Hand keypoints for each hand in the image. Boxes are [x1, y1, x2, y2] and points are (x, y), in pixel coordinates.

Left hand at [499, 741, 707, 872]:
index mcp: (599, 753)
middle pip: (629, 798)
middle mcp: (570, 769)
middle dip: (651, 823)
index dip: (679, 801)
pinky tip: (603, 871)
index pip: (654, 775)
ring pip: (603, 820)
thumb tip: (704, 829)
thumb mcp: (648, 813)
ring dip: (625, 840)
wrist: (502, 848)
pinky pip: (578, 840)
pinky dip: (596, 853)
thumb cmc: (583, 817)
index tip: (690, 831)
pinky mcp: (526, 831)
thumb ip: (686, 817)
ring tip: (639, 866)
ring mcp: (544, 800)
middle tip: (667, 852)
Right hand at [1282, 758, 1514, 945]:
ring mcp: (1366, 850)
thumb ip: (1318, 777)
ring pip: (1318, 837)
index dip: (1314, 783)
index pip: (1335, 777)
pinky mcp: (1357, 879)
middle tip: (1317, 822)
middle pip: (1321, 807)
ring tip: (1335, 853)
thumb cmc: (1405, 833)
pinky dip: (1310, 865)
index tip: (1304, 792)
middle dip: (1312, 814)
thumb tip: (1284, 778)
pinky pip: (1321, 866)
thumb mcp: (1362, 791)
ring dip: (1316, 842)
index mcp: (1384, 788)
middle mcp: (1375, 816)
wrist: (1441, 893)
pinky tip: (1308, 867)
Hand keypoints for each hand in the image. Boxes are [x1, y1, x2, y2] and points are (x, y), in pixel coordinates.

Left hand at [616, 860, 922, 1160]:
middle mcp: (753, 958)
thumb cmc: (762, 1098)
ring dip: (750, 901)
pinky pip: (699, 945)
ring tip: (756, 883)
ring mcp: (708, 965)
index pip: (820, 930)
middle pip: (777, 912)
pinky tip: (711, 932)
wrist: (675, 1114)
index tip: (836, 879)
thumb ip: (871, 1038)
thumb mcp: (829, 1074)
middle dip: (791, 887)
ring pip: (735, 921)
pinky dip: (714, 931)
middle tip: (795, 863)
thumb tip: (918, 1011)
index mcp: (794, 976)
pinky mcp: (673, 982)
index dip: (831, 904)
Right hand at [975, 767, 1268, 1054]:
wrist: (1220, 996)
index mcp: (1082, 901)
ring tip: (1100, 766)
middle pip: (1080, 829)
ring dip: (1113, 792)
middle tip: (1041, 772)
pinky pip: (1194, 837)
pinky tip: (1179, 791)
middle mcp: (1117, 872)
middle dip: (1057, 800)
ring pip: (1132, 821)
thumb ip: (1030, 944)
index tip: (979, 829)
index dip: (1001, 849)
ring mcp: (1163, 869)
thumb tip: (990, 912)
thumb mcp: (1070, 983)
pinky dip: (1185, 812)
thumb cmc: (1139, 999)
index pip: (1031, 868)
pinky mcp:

#### YOUR INSTRUCTIONS:
Repeat all of the records exactly.

#### REPLY:
Hand keypoints for each hand in the image. Boxes are [x1, y1, x2, y2] and points are (x, y), in pixel coordinates.

Left hand at [499, 741, 707, 872]:
index mcp: (599, 753)
middle pip: (629, 798)
middle mcp: (570, 769)
middle dip: (651, 823)
index dip: (679, 801)
pinky tip: (603, 871)
index pip: (654, 775)
ring pip: (603, 820)
thumb tip: (704, 829)
thumb mcp: (648, 813)
ring dip: (625, 840)
wrist: (502, 848)
pinky pip: (578, 840)
pinky dip: (596, 853)
thumb cmc: (583, 817)
index tip: (690, 831)
pinky mcp: (526, 831)
thumb ip: (686, 817)
ring tip: (639, 866)
ring mcp: (544, 800)
middle tip: (667, 852)
Right hand at [1282, 758, 1514, 945]:
ring mcp: (1366, 850)
thumb ip: (1318, 777)
ring pip: (1318, 837)
index dip: (1314, 783)
index pip: (1335, 777)
pinky mcp: (1357, 879)
middle tip: (1317, 822)
middle pip: (1321, 807)
ring tip: (1335, 853)
thumb cmc: (1405, 833)
pinky dip: (1310, 865)
index tip: (1304, 792)
middle dip: (1312, 814)
thumb tip: (1284, 778)
pinky pip: (1321, 866)
thumb mcp: (1362, 791)
ring dip: (1316, 842)
index mcp: (1384, 788)
middle mcp: (1375, 816)
wrist: (1441, 893)
pinky tip: (1308, 867)
Hand keypoints for each hand in the image. Boxes are [x1, y1, x2, y2] and points are (x, y), in pixel coordinates.

Left hand at [616, 860, 922, 1160]:
middle mcp: (753, 958)
thumb cmc: (762, 1098)
ring dip: (750, 901)
pinky pip: (699, 945)
ring tip: (756, 883)
ring mcp: (708, 965)
index pip: (820, 930)
middle pip: (777, 912)
pinky tip: (711, 932)
wrist: (675, 1114)
index tip: (836, 879)
thumb ip: (871, 1038)
thumb mcp: (829, 1074)
middle dip: (791, 887)
ring pip: (735, 921)
pinky dip: (714, 931)
middle tip: (795, 863)
thumb tip: (918, 1011)
index mcp: (794, 976)
pinky mcp: (673, 982)
index dip: (831, 904)
Right hand at [975, 767, 1268, 1054]:
wrist: (1220, 996)
index mcp: (1082, 901)
ring tip: (1100, 766)
middle pip: (1080, 829)
ring dip: (1113, 792)
middle tip: (1041, 772)
pinky pip: (1194, 837)
pinky tip: (1179, 791)
middle mcp: (1117, 872)
middle dip: (1057, 800)
ring pip: (1132, 821)
thumb ip: (1030, 944)
index tip: (979, 829)
index dip: (1001, 849)
ring mcp: (1163, 869)
thumb tip: (990, 912)
thumb mcp: (1070, 983)
pinky dip: (1185, 812)
thumb cmc: (1139, 999)
index pip: (1031, 868)
pinky mcp:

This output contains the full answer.